I haven't actually tried the SQL interface, but from the link to the mail, it should not be too hard to use that either. However, the SQL interface is Jackrabbit specific, so its probably not such a good idea if one wants to migrate to a different JCR compliant repository in the future.

I do plan on doing some more reading and experimenting with Jackrabbit, from the list of articles on this Jackrabbit Wiki page. If I find anything interesting, I will write about it.

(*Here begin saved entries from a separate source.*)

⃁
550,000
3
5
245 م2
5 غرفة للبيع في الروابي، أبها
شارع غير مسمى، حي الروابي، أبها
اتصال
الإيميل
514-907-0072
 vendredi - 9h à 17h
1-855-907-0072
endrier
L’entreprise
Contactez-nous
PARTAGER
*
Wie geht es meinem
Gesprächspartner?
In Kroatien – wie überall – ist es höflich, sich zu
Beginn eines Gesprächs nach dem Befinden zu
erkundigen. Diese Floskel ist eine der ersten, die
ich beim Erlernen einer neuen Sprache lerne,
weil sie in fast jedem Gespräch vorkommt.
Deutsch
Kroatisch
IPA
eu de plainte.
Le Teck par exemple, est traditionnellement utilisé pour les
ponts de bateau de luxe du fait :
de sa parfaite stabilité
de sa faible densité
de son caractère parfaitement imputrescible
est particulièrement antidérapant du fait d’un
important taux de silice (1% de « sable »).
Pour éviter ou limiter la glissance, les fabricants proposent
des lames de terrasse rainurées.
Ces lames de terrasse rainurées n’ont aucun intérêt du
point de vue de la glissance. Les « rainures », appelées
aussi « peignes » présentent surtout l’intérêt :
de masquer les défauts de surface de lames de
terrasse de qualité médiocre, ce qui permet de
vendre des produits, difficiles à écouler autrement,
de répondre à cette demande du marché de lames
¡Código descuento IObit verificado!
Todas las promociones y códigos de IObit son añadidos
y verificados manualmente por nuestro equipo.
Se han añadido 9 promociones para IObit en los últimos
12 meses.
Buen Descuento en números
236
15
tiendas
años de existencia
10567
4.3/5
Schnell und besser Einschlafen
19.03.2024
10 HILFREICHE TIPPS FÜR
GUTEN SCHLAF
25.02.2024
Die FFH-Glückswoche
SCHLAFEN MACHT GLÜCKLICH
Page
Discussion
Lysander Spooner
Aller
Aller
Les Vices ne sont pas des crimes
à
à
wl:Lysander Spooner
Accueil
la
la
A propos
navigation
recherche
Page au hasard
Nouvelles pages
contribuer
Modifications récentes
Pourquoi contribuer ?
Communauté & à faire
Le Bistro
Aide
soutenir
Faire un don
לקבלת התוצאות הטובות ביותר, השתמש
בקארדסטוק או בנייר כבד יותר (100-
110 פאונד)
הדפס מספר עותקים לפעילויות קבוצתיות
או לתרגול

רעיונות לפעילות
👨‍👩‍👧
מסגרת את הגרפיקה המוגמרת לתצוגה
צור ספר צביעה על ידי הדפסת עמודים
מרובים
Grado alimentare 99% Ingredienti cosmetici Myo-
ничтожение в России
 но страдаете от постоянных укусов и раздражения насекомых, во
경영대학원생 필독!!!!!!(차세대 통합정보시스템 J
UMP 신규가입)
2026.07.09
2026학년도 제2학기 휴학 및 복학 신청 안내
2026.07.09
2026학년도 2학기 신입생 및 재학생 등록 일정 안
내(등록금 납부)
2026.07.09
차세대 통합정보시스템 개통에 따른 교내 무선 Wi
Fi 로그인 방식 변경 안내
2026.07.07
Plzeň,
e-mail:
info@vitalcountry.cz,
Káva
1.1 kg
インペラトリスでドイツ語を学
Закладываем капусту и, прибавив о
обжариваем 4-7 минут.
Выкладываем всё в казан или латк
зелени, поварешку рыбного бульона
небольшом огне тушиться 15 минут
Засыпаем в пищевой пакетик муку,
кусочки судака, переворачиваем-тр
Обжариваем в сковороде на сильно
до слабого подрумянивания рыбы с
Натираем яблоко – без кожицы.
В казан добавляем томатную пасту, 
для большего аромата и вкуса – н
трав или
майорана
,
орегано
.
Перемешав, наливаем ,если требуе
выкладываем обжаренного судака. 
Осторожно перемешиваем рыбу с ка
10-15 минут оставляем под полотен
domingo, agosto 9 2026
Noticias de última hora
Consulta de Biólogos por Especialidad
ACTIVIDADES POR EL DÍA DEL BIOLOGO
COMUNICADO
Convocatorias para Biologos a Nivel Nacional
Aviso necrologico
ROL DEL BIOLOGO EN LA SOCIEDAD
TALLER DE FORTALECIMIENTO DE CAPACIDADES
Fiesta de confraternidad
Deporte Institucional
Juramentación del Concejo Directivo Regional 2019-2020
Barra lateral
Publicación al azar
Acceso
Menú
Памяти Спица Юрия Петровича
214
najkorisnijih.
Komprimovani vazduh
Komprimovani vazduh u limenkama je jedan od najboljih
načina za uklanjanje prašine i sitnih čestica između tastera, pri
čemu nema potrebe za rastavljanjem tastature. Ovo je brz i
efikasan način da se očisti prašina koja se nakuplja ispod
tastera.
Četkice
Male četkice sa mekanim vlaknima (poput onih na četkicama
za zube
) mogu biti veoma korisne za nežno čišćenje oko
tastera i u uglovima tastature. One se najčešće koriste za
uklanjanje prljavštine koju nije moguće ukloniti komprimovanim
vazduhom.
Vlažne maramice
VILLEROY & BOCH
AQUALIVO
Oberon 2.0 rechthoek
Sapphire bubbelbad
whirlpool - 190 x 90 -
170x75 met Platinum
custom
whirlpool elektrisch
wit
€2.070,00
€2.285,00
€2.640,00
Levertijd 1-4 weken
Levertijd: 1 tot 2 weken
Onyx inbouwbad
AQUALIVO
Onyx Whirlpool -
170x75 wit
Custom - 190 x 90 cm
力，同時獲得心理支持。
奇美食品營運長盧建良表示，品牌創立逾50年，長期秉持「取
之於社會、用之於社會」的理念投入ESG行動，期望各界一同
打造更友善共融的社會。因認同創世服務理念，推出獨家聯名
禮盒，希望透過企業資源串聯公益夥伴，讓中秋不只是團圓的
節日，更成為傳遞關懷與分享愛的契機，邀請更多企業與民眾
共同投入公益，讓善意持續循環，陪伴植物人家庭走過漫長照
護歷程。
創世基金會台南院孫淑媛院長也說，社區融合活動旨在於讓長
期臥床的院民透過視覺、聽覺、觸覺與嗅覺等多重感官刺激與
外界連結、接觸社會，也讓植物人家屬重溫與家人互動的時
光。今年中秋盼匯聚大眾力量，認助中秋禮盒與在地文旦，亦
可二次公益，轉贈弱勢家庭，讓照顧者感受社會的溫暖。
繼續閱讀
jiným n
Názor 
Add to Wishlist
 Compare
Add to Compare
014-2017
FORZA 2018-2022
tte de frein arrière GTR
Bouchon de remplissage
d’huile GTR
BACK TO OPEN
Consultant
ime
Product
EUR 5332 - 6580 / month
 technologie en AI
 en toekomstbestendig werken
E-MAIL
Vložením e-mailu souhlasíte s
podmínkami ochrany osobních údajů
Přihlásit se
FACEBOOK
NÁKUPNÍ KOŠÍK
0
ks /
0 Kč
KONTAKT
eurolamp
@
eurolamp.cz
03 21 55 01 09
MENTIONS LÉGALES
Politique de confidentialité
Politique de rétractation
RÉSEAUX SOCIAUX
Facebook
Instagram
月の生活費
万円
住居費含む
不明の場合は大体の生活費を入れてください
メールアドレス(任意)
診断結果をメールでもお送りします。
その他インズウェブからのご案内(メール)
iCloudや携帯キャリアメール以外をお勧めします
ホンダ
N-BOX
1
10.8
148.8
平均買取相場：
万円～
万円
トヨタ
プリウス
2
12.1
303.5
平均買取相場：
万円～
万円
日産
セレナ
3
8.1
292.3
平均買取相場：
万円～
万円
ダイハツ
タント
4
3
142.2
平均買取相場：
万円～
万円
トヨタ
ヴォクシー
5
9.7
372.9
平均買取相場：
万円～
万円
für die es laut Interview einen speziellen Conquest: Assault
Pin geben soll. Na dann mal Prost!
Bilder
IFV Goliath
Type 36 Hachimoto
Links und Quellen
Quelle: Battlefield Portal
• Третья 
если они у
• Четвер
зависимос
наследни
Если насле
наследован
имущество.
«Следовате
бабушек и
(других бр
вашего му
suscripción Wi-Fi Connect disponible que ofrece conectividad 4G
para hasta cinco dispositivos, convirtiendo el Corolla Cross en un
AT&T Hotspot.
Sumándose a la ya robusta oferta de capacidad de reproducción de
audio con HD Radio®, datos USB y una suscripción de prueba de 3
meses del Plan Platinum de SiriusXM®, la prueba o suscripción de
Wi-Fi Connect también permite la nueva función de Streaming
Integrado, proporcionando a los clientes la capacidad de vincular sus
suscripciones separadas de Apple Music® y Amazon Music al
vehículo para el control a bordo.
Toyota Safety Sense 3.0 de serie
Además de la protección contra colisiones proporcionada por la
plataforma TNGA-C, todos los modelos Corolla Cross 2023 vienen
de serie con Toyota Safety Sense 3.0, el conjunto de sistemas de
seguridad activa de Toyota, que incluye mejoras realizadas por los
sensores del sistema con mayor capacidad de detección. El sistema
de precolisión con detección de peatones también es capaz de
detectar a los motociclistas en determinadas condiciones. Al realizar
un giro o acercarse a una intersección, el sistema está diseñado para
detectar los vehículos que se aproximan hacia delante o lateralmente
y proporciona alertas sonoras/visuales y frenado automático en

2 comments (moderated to prevent spam):

Anonymous said...

Hey Sujit,
Could you please explain once more, why the repositry.xml contains two SearchIndex XML blocks?
For what do we need the SearchIndex in Workspace and in Repository. I'M really new in JAckrabbit.
I will really appreciate your help.
Thanks
Den

Sujit Pal said...

Hi Den, from what I could figure out (and from what I can remember, since its been a while after I temporarily shelved Jackrabbit because of its internal data storage as blobs), Jackrabbit uses the index located at wsp.home for its internal purposes and it must be there. If you want to access your content by means other than what you originally configured its primary key as, then you need to use the other index in the repo.home. I think I may have tried to use the wsp.home index initially, thinking it will work for what I needed, but then the error messages led me to setting up the second index.